We have purchased annuities and offered lump-sum payouts to defined benefit plan and other postretirement plan participants and retirees in the past. If we were to take similar actions in the future, we could incur significant pension settlement and curtailment charges related to the reduction in pension and postretirement obligations from annuity purchases, lump-sum payouts of benefits to plan participants, and/or plan terminations. Pursuing these types of actions could require us to make additional contributions to the defined benefit plans to maintain a legally required funded status.
Risks Related to Legal, Compliance and Regulatory Matters
Current and future environmental health and safety laws, regulations, and customer requirements impose substantial costs and limitations on our operations and compliance may be more costly than we expect.

» **Required action a**:
Count how many rows below contain the string "first", treating uppercase and lowercase as different. Give only the number.

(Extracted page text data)
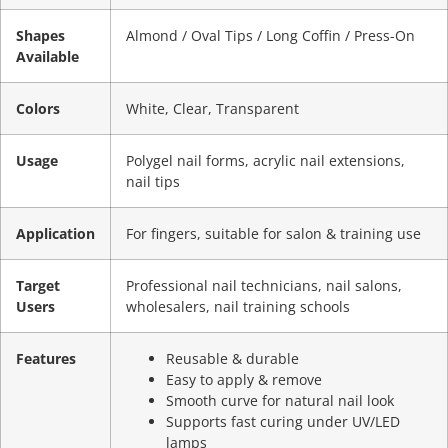
Shapes
Almond / Oval Tips / Long Coffin / Press-On
Available
Colors
White, Clear, Transparent
Usage
Polygel nail forms, acrylic nail extensions,
nail tips
Application
For fingers, suitable for salon & training use
Target
Professional nail technicians, nail salons,
Users
wholesalers, nail training schools
Features
Reusable & durable
Easy to apply & remove
Smooth curve for natural nail look
Supports fast curing under UV/LED
lamps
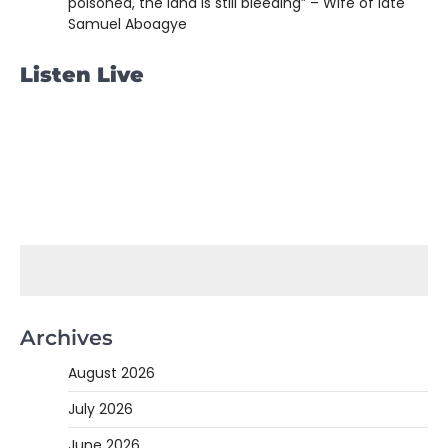
poisoned, the land is still bleeding” – Wife of late
Samuel Aboagye
Listen Live
Archives
August 2026
July 2026
June 2026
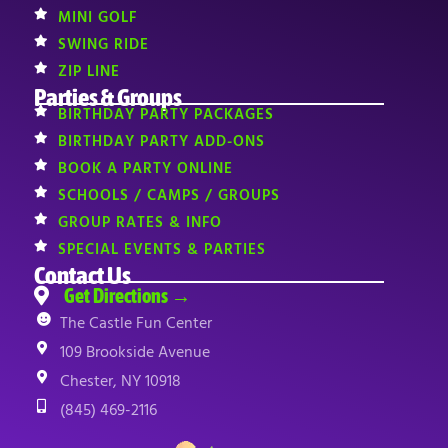
MINI GOLF
SWING RIDE
ZIP LINE
Parties & Groups
BIRTHDAY PARTY PACKAGES
BIRTHDAY PARTY ADD-ONS
BOOK A PARTY ONLINE
SCHOOLS / CAMPS / GROUPS
GROUP RATES & INFO
SPECIAL EVENTS & PARTIES
Contact Us
Get Directions →
The Castle Fun Center
109 Brookside Avenue
Chester, NY 10918
(845) 469-2116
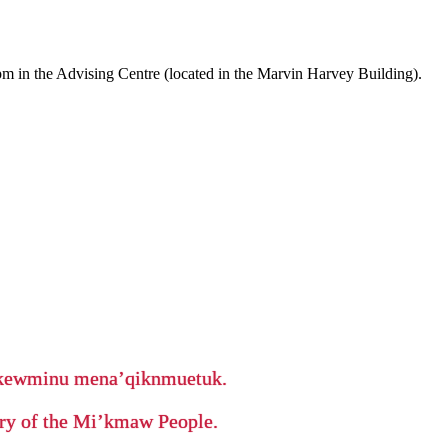
m in the Advising Centre (located in the Marvin Harvey Building).
ikewminu mena’qiknmuetuk.
tory of the Mi’kmaw People.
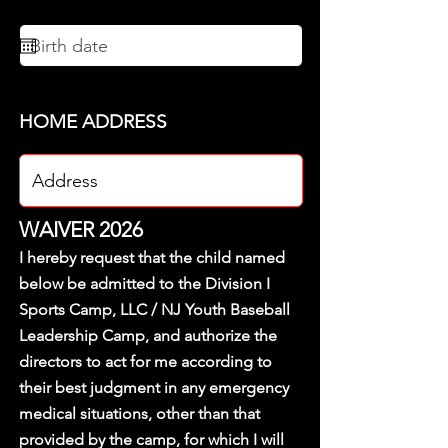
HOME ADDRESS
WAIVER 2026
I hereby request that the child named
below be admitted to the Division I
Sports Camp, LLC / NJ Youth Baseball
Leadership Camp, and authorize the
directors to act for me according to
their best judgment in any emergency
medical situations, other than that
provided by the camp, for which I will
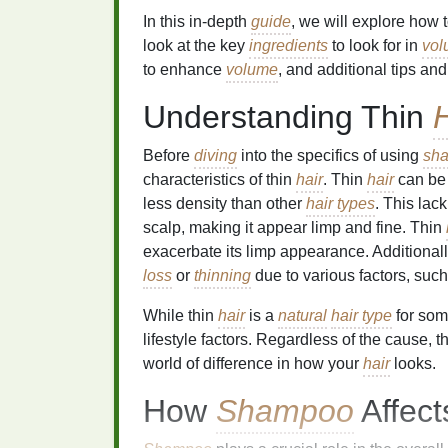
In this in-depth
guide
, we will explore how 
look at the key
ingredients
to look for in
vol
to enhance
volume
, and additional tips and
Understanding Thin
H
Before
diving
into the specifics of using
sh
characteristics of thin
hair
. Thin
hair
can be
less density than other
hair types
. This lac
scalp, making it appear limp and fine. Thin
exacerbate its limp appearance. Additionall
loss
or
thinning
due to various factors, suc
While thin
hair
is a
natural
hair type
for som
lifestyle factors. Regardless of the cause, t
world of difference in how your
hair
looks.
How
Shampoo
Affec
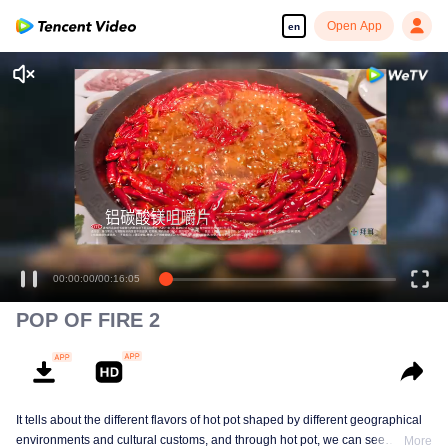
Open App
en
00:00:00
/
00:16:05
POP OF FIRE 2
It tells about the different flavors of hot pot shaped by different geographical
environments and cultural customs, and through hot pot, we can see
More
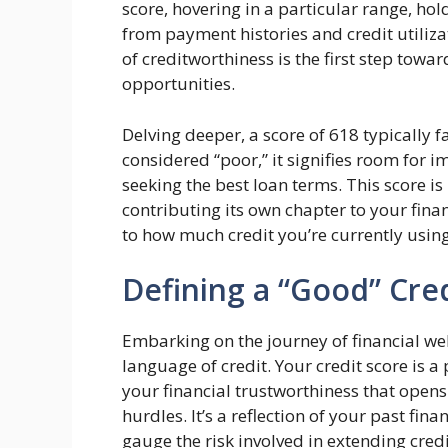
score, hovering in a particular range, hol
from payment histories and credit utiliz
of creditworthiness is the first step towa
opportunities.
Delving deeper, a score of 618 typically fa
considered “poor,” it signifies room for
seeking the best loan terms. This score is
contributing its own chapter to your fina
to how much credit you’re currently using
Defining a “Good” Cre
Embarking on the journey of financial we
language of credit. Your credit score is a
your financial trustworthiness that opens
hurdles. It’s a reflection of your past fin
gauge the risk involved in extending credi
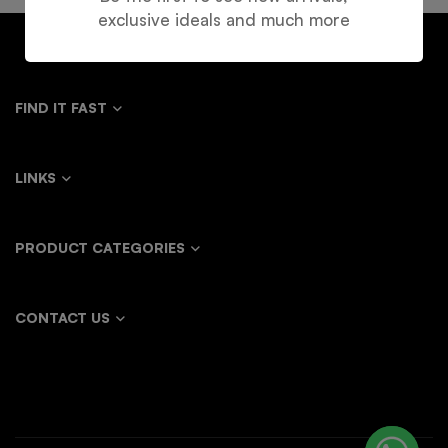
exclusive ideals and much more
FIND IT FAST
LINKS
PRODUCT CATEGORIES
CONTACT US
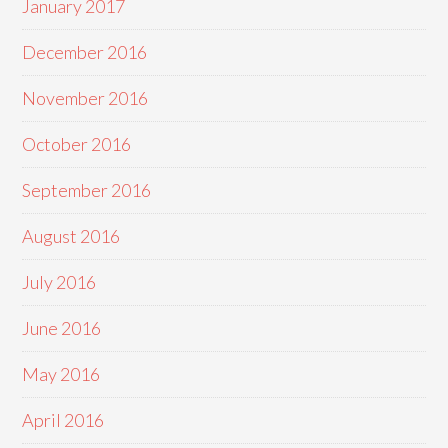
January 2017
December 2016
November 2016
October 2016
September 2016
August 2016
July 2016
June 2016
May 2016
April 2016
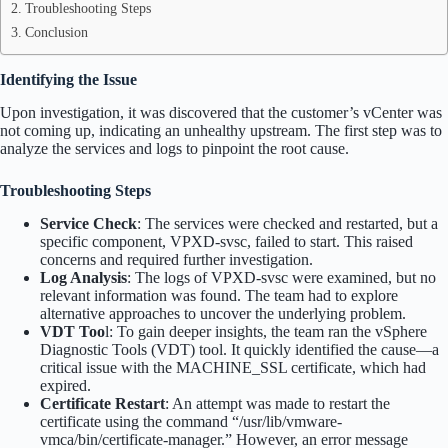
Troubleshooting Steps
Conclusion
Identifying the Issue
Upon investigation, it was discovered that the customer’s vCenter was
not coming up, indicating an unhealthy upstream. The first step was to
analyze the services and logs to pinpoint the root cause.
Troubleshooting Steps
Service Check
: The services were checked and restarted, but a
specific component, VPXD-svsc, failed to start. This raised
concerns and required further investigation.
Log Analysis
: The logs of VPXD-svsc were examined, but no
relevant information was found. The team had to explore
alternative approaches to uncover the underlying problem.
VDT Too
l: To gain deeper insights, the team ran the vSphere
Diagnostic Tools (VDT) tool. It quickly identified the cause—a
critical issue with the MACHINE_SSL certificate, which had
expired.
Certificate Restart
: An attempt was made to restart the
certificate using the command “/usr/lib/vmware-
vmca/bin/certificate-manager.” However, an error message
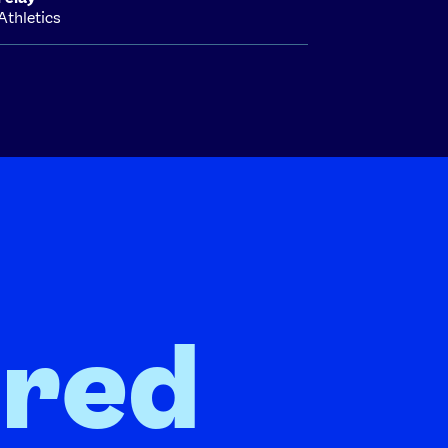
Athletics
ired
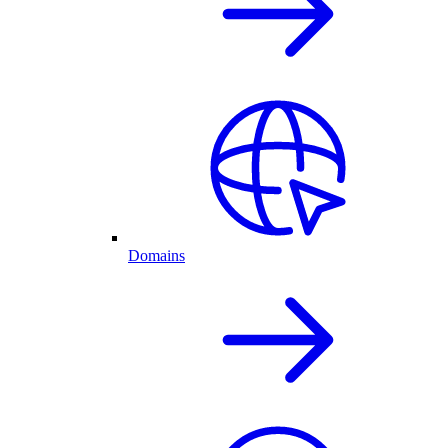
Domains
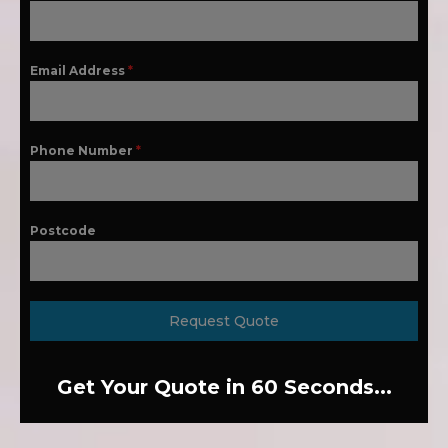
Email Address
*
Phone Number
*
Postcode
Request Quote
Get Your Quote in 60 Seconds...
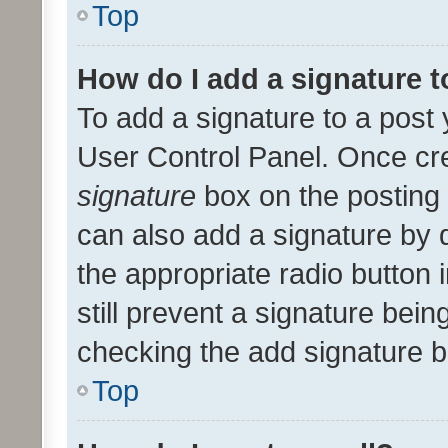
Top
How do I add a signature 
To add a signature to a post 
User Control Panel. Once cr
signature
box on the posting 
can also add a signature by d
the appropriate radio button i
still prevent a signature bein
checking the add signature b
Top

» **Required action b**:
Please answer these questions about the risk disclosure passage, one per line:
(i) What does the passage say was purchased for plan participants and retirees in the past?
(ii) Pursuing those types of actions could require additional contributions to which plans, and to maintain what?
(iii) What three things does the passage say impose substantial costs and limitations on operations?

» **Your response a**:
2

» **Your response b**:
(i) Annuities
(ii) The defined benefit plans, to maintain a legally required funded status
(iii) Current and future environmental health and safety laws, regulations, and customer requirements